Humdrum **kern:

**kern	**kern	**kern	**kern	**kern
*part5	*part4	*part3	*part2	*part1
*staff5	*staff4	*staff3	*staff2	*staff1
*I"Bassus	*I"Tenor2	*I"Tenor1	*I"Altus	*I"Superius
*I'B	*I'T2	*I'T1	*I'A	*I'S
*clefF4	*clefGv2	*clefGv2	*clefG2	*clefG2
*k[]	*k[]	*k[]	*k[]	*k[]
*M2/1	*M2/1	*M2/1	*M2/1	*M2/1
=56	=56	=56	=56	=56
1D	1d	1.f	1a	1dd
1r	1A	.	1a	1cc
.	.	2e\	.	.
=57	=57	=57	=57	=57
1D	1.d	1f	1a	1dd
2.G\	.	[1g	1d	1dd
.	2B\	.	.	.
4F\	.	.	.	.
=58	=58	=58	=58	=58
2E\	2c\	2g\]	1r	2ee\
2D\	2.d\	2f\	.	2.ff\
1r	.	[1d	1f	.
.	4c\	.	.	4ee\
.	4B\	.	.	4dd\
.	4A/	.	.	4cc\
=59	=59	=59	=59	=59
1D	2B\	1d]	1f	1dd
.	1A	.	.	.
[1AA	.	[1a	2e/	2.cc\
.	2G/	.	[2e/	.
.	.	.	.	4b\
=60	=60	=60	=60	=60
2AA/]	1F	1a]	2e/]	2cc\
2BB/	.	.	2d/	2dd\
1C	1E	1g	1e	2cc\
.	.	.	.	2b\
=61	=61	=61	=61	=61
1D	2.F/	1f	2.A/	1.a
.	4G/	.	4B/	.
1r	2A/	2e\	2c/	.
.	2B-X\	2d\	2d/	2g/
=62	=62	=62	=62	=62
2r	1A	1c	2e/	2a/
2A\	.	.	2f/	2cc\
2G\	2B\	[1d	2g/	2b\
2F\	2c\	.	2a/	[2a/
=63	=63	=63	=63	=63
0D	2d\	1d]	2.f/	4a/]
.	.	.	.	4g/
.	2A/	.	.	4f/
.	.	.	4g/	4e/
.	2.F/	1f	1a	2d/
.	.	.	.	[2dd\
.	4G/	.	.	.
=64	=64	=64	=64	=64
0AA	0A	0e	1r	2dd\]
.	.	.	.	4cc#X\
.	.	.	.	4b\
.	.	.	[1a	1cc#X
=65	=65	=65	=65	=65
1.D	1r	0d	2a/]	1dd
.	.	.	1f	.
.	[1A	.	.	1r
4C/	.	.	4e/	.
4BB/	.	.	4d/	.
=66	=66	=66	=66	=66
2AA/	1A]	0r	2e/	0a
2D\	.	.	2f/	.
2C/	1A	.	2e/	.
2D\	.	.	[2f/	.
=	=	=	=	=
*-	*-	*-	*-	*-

WHAT THIS TASK INVOLVES:
Copy every line of the entry above exactly as it appears.

OUTPUT OF THE TASK:
Humdrum **kern:

**kern	**kern	**kern	**kern	**kern
*part5	*part4	*part3	*part2	*part1
*staff5	*staff4	*staff3	*staff2	*staff1
*I"Bassus	*I"Tenor2	*I"Tenor1	*I"Altus	*I"Superius
*I'B	*I'T2	*I'T1	*I'A	*I'S
*clefF4	*clefGv2	*clefGv2	*clefG2	*clefG2
*k[]	*k[]	*k[]	*k[]	*k[]
*M2/1	*M2/1	*M2/1	*M2/1	*M2/1
=56	=56	=56	=56	=56
1D	1d	1.f	1a	1dd
1r	1A	.	1a	1cc
.	.	2e\	.	.
=57	=57	=57	=57	=57
1D	1.d	1f	1a	1dd
2.G\	.	[1g	1d	1dd
.	2B\	.	.	.
4F\	.	.	.	.
=58	=58	=58	=58	=58
2E\	2c\	2g\]	1r	2ee\
2D\	2.d\	2f\	.	2.ff\
1r	.	[1d	1f	.
.	4c\	.	.	4ee\
.	4B\	.	.	4dd\
.	4A/	.	.	4cc\
=59	=59	=59	=59	=59
1D	2B\	1d]	1f	1dd
.	1A	.	.	.
[1AA	.	[1a	2e/	2.cc\
.	2G/	.	[2e/	.
.	.	.	.	4b\
=60	=60	=60	=60	=60
2AA/]	1F	1a]	2e/]	2cc\
2BB/	.	.	2d/	2dd\
1C	1E	1g	1e	2cc\
.	.	.	.	2b\
=61	=61	=61	=61	=61
1D	2.F/	1f	2.A/	1.a
.	4G/	.	4B/	.
1r	2A/	2e\	2c/	.
.	2B-X\	2d\	2d/	2g/
=62	=62	=62	=62	=62
2r	1A	1c	2e/	2a/
2A\	.	.	2f/	2cc\
2G\	2B\	[1d	2g/	2b\
2F\	2c\	.	2a/	[2a/
=63	=63	=63	=63	=63
0D	2d\	1d]	2.f/	4a/]
.	.	.	.	4g/
.	2A/	.	.	4f/
.	.	.	4g/	4e/
.	2.F/	1f	1a	2d/
.	.	.	.	[2dd\
.	4G/	.	.	.
=64	=64	=64	=64	=64
0AA	0A	0e	1r	2dd\]
.	.	.	.	4cc#X\
.	.	.	.	4b\
.	.	.	[1a	1cc#X
=65	=65	=65	=65	=65
1.D	1r	0d	2a/]	1dd
.	.	.	1f	.
.	[1A	.	.	1r
4C/	.	.	4e/	.
4BB/	.	.	4d/	.
=66	=66	=66	=66	=66
2AA/	1A]	0r	2e/	0a
2D\	.	.	2f/	.
2C/	1A	.	2e/	.
2D\	.	.	[2f/	.
=	=	=	=	=
*-	*-	*-	*-	*-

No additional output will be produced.